**Tasks for this exercise:**
A – In the Adam Smith excerpt below, what did Alexander Hamilton lift entire passages from Wealth of Nations into?
B – List every cause that the Adam Smith excerpt below says progressives summon Smith's words to support.
C – Transcribe the part of the Adam Smith excerpt below between "Claiming the endorsement" and "a national bank.", inclusive.

**Text excerpt:**

Claiming the endorsement of the greatest of the Scottish Enlightenment thinkers for one’s own arguments has been a successful rhetorical gambit for at least as long as Smith’s books, The Theory of Moral Sentiments and An Inquiry Into the Nature and Causes of the Wealth of Nations, have been available to the public.

Jefferson’s lifelong opponent Alexander Hamilton lifts entire passages from Wealth of Nations in his “Report on Manufactures” to Congress, for instance, only to be met—as Yuval Levin notes in his anniversary tribute to Smith at National Review—by James Madison, citing Smith (rather more credibly) in opposition to Hamilton’s proposal for a national bank.

This pattern established by the American Founders has continued to the present day, when one will often hear progressives summoning Smith’s words to battle for the causes of antitrust, publicly funded schooling, labor unions, taxing the rich, and more. Economist David Friedman vets the legitimacy of these claims and finds them mostly wanting in “Adam Smith Wasn’t a Progressive” (page 22).

Neocons such as John Bolton and David Frum, at the height of their powers in the early 21st century, frequently invoked (and often misquoted) Smith’s line that “defence…is of much more importance than opulence”—ripped from its proper context, which was an extended defense of free trade.

**Provided information:**

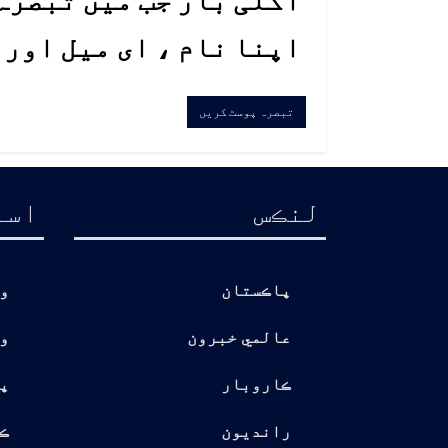
اپنا نام ، ای میل اور
لنڪس
اسا
پاڪستان
و
عالمي خبرون
و
ڪاروبار
پ
رانديون
ڪ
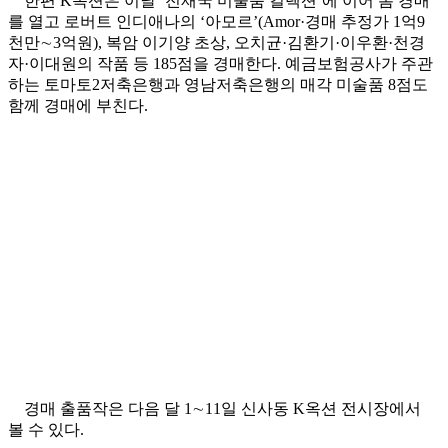
한편 K옥션은 이날 ‘전재국 미술품 컬렉션’에 이어 봄 경매
를 열고 로버트 인디애나의 ‘아모르’(Amor·경매 추정가 1억9
천만∼3억원), 복암 이기양 초상, 오치균·김환기·이우환·천경
자·이대원의 작품 등 185점을 경매한다. 예금보험공사가 주관
하는 토마토2저축은행과 영남저축은행의 매각 미술품 8점도
함께 경매에 부친다.
경매 출품작은 다음 달 1∼11일 신사동 K옥션 전시장에서
볼 수 있다.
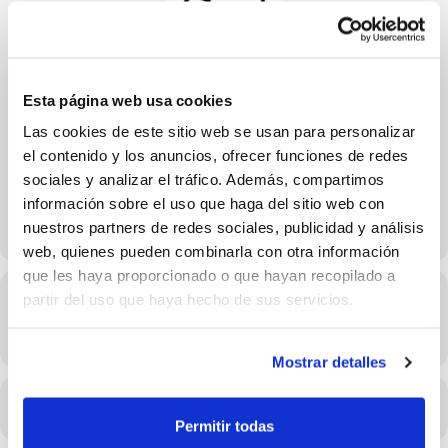
Campeonato de España
Esta página web usa cookies
Selecciones Autonómicas 3×3 U13
Las cookies de este sitio web se usan para personalizar
el contenido y los anuncios, ofrecer funciones de redes
Calendario de juego
sociales y analizar el tráfico. Además, compartimos
información sobre el uso que haga del sitio web con
nuestros partners de redes sociales, publicidad y análisis
web, quienes pueden combinarla con otra información
que les haya proporcionado o que hayan recopilado a
Hora
partir del uso que haya hecho de sus servicios.
20/06/2025 11:57 - 11:57
(GMT+02:00)
Mostrar detalles
CALENDARIO
CALENDARIO GOOGLE
Permitir todas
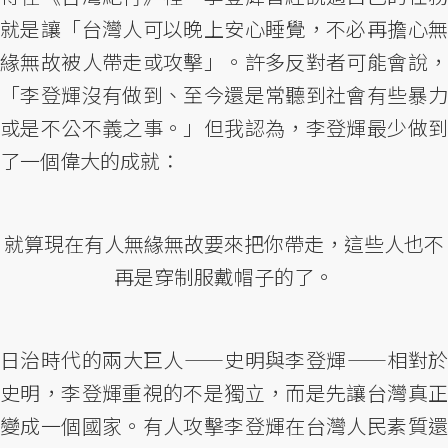
就是讓「台灣人可以晚上安心睡覺，不必再擔心無
緣無故被人帶走或攻擊」。許多反對者可能會說，
「李登輝沒有做到、至今還是常聽到社會有些暴力
或是不公不義之事。」但我認為，李登輝最少做到
了一個偉大的成就：
就算現在有人無緣無故要來把你帶走，這些人也不
再是穿制服戴帽子的了。
日治時代的兩大巨人——史明與李登輝——相對於
史明，李登輝重視的不是獨立，而是先讓台灣真正
變成一個國家。有人攻擊李登輝在台灣人民素質還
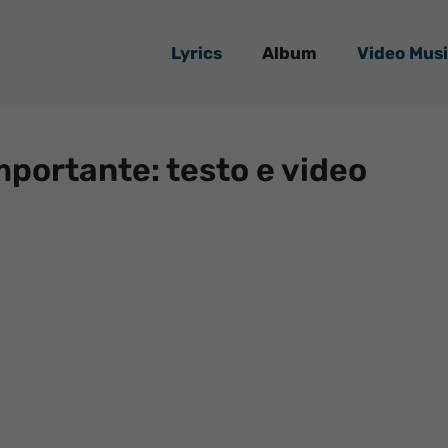
Lyrics
Album
Video Musi
importante: testo e video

**Exercise responses:**
A – His "Report on Manufactures" to Congress.

B – Antitrust, publicly funded schooling, labor unions, and taxing the rich.

C –
Claiming the endorsement of the greatest of the Scottish Enlightenment thinkers for one’s own arguments has been a successful rhetorical gambit for at least as long as Smith’s books, The Theory of Moral Sentiments and An Inquiry Into the Nature and Causes of the Wealth of Nations, have been available to the public.

Jefferson’s lifelong opponent Alexander Hamilton lifts entire passages from Wealth of Nations in his “Report on Manufactures” to Congress, for instance, only to be met—as Yuval Levin notes in his anniversary tribute to Smith at National Review—by James Madison, citing Smith (rather more credibly) in opposition to Hamilton’s proposal for a national bank.